SPCX: High IPO multiples and higher expected drifts. It's statistically false.
There's ZERO correlation.
Conclusions from the quantitative analysis on SPCX
Round-tripping (rallying above the IPO price, then falling back to it) is normal, not an anomaly.
We are looking at a stock that ran +67% above its IPO price in a few days and now trades -10% below it-one of the hottest companies in the world. It sounds irrational, unreasonable. We are not trying to explain why; it is statistically normal: across 80 previous hot IPOs that performed at least +20% above their IPO offer price, 68% came back to the IPO price again.
Reclaiming the IPO price line is meaningless.
90% of round-trippers closed back above the IPO price within 6 months, but the median fell a further 38.9% below it within a year.
The IPO touches happen on elevated volume.
This supports our hypothesis about the “promise that has been lost”: there’s a cohort of holders who sell, no matter what, if a stock reaches the IPO price again-and this cohort significantly increases the tradable volume.
The touches usually come too early for the sellers to be insiders.
There’s a 126-day lockup period before insiders can sell. Futures are, in a way, providing this hedge for some players; many of these short-sellers are probably serving as exit liquidity for some insiders as well, under OTC deals. There’s a lot happening behind the curtains, but it’s clear that direct selling pressure from insiders is not what is pressing the stock down.
Expected returns are not positive.
The median 1-year outcome is bad, -24.3% vs. the S&P 500, while the mean is +46%. Huge recoveries coexist with a deep left tail.
The cohort of assets being analyzed
Within the universe of all IPOs that happened over the last 50 years, we should bucket them as follows:
- D1: All stocks that closed at least +20% above their IPO price at some point within 3 years.
- D2: Stocks that round-trip-traded at least +20% above the offer price and later retouched the IPO price.
- D3: Broke-issue stocks-traded at/below the IPO price within the first 5 days, without ever qualifying first.
- D4: Stocks that qualified but never came back to IPO prices-straight up.
- D5: Day-1 pop buckets-oversubscribed/hype.
- D6: The SPCX-specific cohort-centered on the D2 bucket.

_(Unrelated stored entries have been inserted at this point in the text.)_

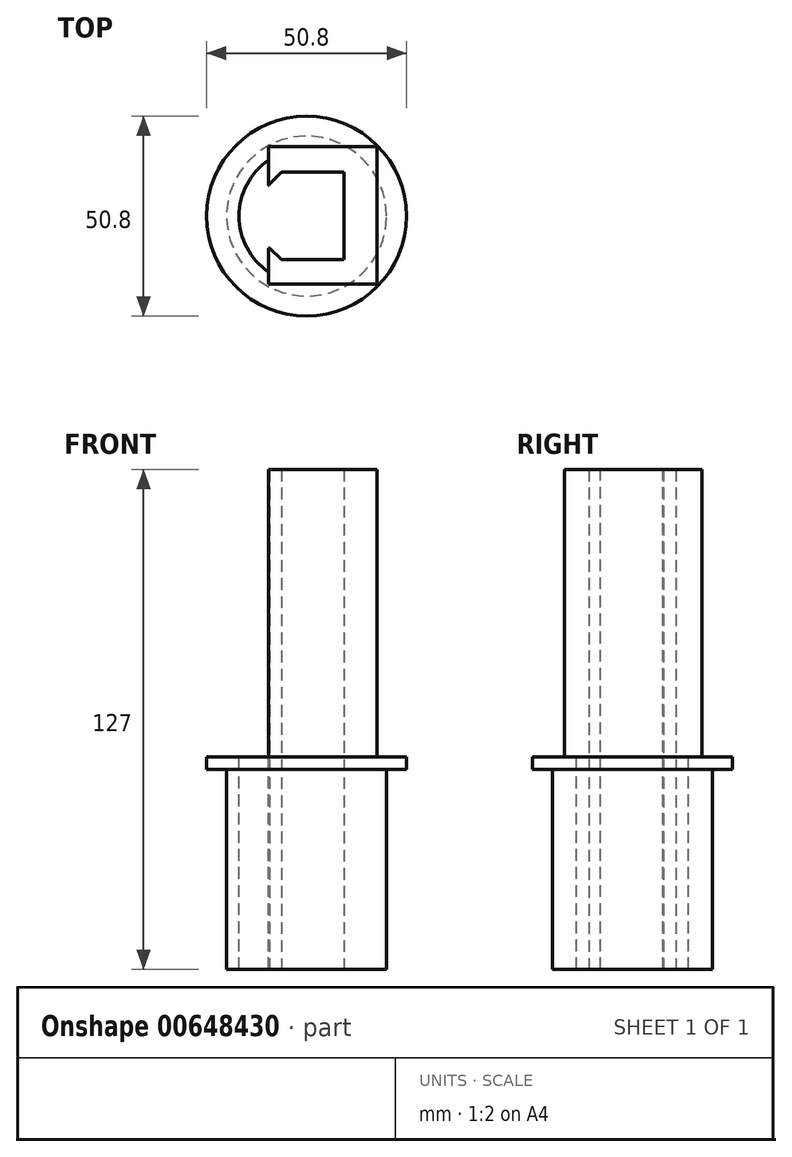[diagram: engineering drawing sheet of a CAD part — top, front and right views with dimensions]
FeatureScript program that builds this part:
annotation { "Feature Type Name" : "Feature", "Feature Type Description" : "" }
export const myFeature = defineFeature(function(context is Context, id is Id, definition is map)
    precondition{}
    {
        {
            var Q0;
            Q0=qCreatedBy(makeId("Top.planeOp"),FACE);
            var sketch = newSketch(context, id + "F0", { "sketchPlane" : qUnion([Q0])});
            skCircle(sketch, "E0", {"center": v(0, 0) * mm, "radius": 20.32 * mm});
            skCircle(sketch, "E1", {"center": v(0, 0) * mm, "radius": 17.15 * mm});
            skSolve(sketch);
        }
        {
            var Q0;
            Q0=qCreatedBy(makeId("Top.planeOp"),FACE);
            var sketch = newSketch(context, id + "F1", { "sketchPlane" : qUnion([Q0])});
            skCircle(sketch, "E2", {"center": v(0, 0) * mm, "radius": 25.4 * mm});
            skCircle(sketch, "E3", {"center": v(0, 0) * mm, "radius": 17.15 * mm});
            skSolve(sketch);
        }
        {
            var Q0;
            Q0 = qSketchRegion(id + "F0", true);
            extrude(context, id + "F2", {"entities" : qUnion([Q0]), "oppositeDirection" : true, "depth" : 50.8 * mm, "offsetDistance" : 25.4 * mm});
        }
        {
            var Q0;
            Q0 = qSketchRegion(id + "F1", true);
            extrude(context, id + "F3", {"entities" : qUnion([Q0]), "operationType" : NewBodyOperationType.ADD, "depth" : 3.17 * mm, "offsetDistance" : 25.4 * mm});
        }
        {
            var Q0;
            Q0=qCreatedBy(makeId("Top.planeOp"),FACE);
            var sketch = newSketch(context, id + "F4", { "sketchPlane" : qUnion([Q0])});
            skLineSegment(sketch, "E4.bottom", {"start": v(9.53, -11.11) * mm, "end": v(-9.52, -11.11) * mm});
            skLineSegment(sketch, "E4.top", {"start": v(9.52, 11.11) * mm, "end": v(-9.52, 11.11) * mm});
            skLineSegment(sketch, "E4.left", {"start": v(9.53, -11.11) * mm, "end": v(9.52, 11.11) * mm});
            skLineSegment(sketch, "E4.right", {"start": v(-9.52, -11.11) * mm, "end": v(-9.53, 11.11) * mm});
            skPoint(sketch, "E4.middle", {"position": v(0, 0) * mm});
            skLineSegment(sketch, "E5", {"start": v(-9.52, 7.94) * mm, "end": v(-6.35, 11.11) * mm});
            skLineSegment(sketch, "E6", {"start": v(-9.53, -7.94) * mm, "end": v(-6.35, -11.11) * mm});
            skLineSegment(sketch, "E7.bottom", {"start": v(-9.63, -17.32) * mm, "end": v(17.95, -17.32) * mm});
            skLineSegment(sketch, "E7.top", {"start": v(-9.63, 17.63) * mm, "end": v(17.95, 17.63) * mm});
            skLineSegment(sketch, "E7.left", {"start": v(-9.63, -17.32) * mm, "end": v(-9.63, 17.63) * mm});
            skLineSegment(sketch, "E7.right", {"start": v(17.95, -17.32) * mm, "end": v(17.95, 17.63) * mm});
            skSolve(sketch);
        }
        {
            var Q0;
            Q0 = qSketchRegion(id + "F4", true);
            var Q1;
            {var subQ3=sQuery(id+"F4.wireOp",EDGE,"E6");Q1=makeQuery(id+"F4.imprint","IMPRINT",FACE,{"disambiguationData":[TD([[makeQuery(id+"F4.imprint","IMPRINT",EDGE,{"derivedFrom":subQ3}),-1.0]])]});}
            var Q2;
            {var subQ3=sQuery(id+"F4.wireOp",EDGE,"E5");Q2=makeQuery(id+"F4.imprint","IMPRINT",FACE,{"disambiguationData":[TD([[makeQuery(id+"F4.imprint","IMPRINT",EDGE,{"derivedFrom":subQ3}),1.0]])]});}
            extrude(context, id + "F5", {"entities" : qUnion([Q0, Q1, Q2]), "operationType" : NewBodyOperationType.ADD, "depth" : 76.2 * mm, "offsetDistance" : 25.4 * mm, "hasSecondDirection" : true, "secondDirectionOppositeDirection" : true, "secondDirectionDepth" : 50.8 * mm});
        }
        {
            var Q0;
            Q0=qCreatedBy(makeId("Top.planeOp"),FACE);
            var sketch = newSketch(context, id + "F6", { "sketchPlane" : qUnion([Q0])});
            skCircle(sketch, "E8", {"center": v(0, 0) * mm, "radius": 20.32 * mm});
            skCircle(sketch, "E9", {"center": v(0, 0) * mm, "radius": 34.08 * mm});
            skSolve(sketch);
        }
        {
            var Q0;
            Q0 = qSketchRegion(id + "F6", true);
            extrude(context, id + "F7", {"entities" : qUnion([Q0]), "operationType" : NewBodyOperationType.REMOVE, "oppositeDirection" : true, "depth" : 76.2 * mm, "offsetDistance" : 25.4 * mm});
        }
        {
            var Q0;
            Q0=qCreatedBy(makeId("Top.planeOp"),FACE);
            var sketch = newSketch(context, id + "F8", { "sketchPlane" : qUnion([Q0])});
            skLineSegment(sketch, "E10.bottom", {"start": v(-12.16, 7.8) * mm, "end": v(-3.15, 7.8) * mm});
            skLineSegment(sketch, "E10.top", {"start": v(-12.16, -8.08) * mm, "end": v(-3.15, -8.08) * mm});
            skLineSegment(sketch, "E10.left", {"start": v(-12.16, 7.8) * mm, "end": v(-12.16, -8.08) * mm});
            skLineSegment(sketch, "E10.right", {"start": v(-3.15, 7.8) * mm, "end": v(-3.15, -8.08) * mm});
            skSolve(sketch);
        }
        {
            var Q0;
            Q0 = qSketchRegion(id + "F8", true);
            extrude(context, id + "F9", {"entities" : qUnion([Q0]), "operationType" : NewBodyOperationType.REMOVE, "oppositeDirection" : true, "depth" : 76.2 * mm, "offsetDistance" : 25.4 * mm, "hasSecondDirection" : true, "secondDirectionOppositeDirection" : false, "secondDirectionDepth" : 76.2 * mm});
        }
    });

- D7: Slow-breach stocks-never traded above the IPO price.
Forward expected returns.
The biggest takeaway here is that the median gets worse as more days pass, with wider results. This is a nothing-burger result: even without much rationale, we could expect this outcome to be true. Only the good stocks performed well over the long term, and the majority of them will worsen in performance as more selling pressure appears. The wider results give us upside on the good stocks, with huge upside for the really good ones.
While the median gets worse as more days pass, the probability that a particular stock recovers its loss is high: over 90% recover back to the offer price within 126 days. Expect a stock to bounce back to IPO prices. It is the norm, not an anomaly. You have time, but not infinite time, the stock-price will react.
As we expected, volumes increase at IPO offer prices. This is led by the “promise that has been lost”: a predictable outcome where those IPO buyers sell directly at IPO prices, no matter what, under this mentality. So volumes increase, and volatility offers that upside as well. High-vol instruments benefit under this curve.
Historically, bounces don’t happen because of lockup unlocks. It is true in crypto and it is true in stocks. The market prices it in long before the lockup: investors hedge using futures instruments, and they can pay for safety under OTC deals. There are many ways to hedge your position, and many ways to sell your insider holding. You should not expect the selling pressure to happen on the day of unlocks. Usually, this signals an upside surprise around those dates.
But there’s a problem with the most recent IPOs: when we measure the IPO drifts (the post-listing price trend), a cascade of performance appears as we enter the 2020s era. Many say that: “This is led by the higher multiples; IPOs are priced with much more upside, at perfection. Public-stock investors are different from private investors; they need another level of economic input. Buying expensive futuristic-visionary promises is not in their mandates.”
As years pass, you should expect higher volatility, more swings up and down. There’s an upward movement in stocks coming to IPO at higher multiples, under much higher market caps. There’s apparently no upside for public investors at these stages; private investors squeeze the entire juice for years. But this is fundamentally wrong as a statistical assumption.
At first, this seemed reasonable, true-the core reason why the post-2020s era proved out a worse median. But higher valuations and higher multiples are not the real reason. There are literally zero or negative Spearman rho correlation numbers, at a 95% CI.
If I would take a lesson under this quantitative analysis is that: we can’t use market IPO valuations or multiples to predict higher drifts after a round-trip scenario. We can’t say: “At these valuations/multiples, there’s no juice to squeeze.” This is false.
This means that assuming SPCX will drift more-because it was the most expensive, higher-multiple/higher-market-cap IPO that ever happened-is a false assumption.
Even saying that, and taking this into consideration, there’s a wide spectrum expected for SPCX when we simulate how SPCX could fill those buckets.
Great companies tend to touch and go back up. The top >p75 cohort of stocks. Time to see how SPCX trades.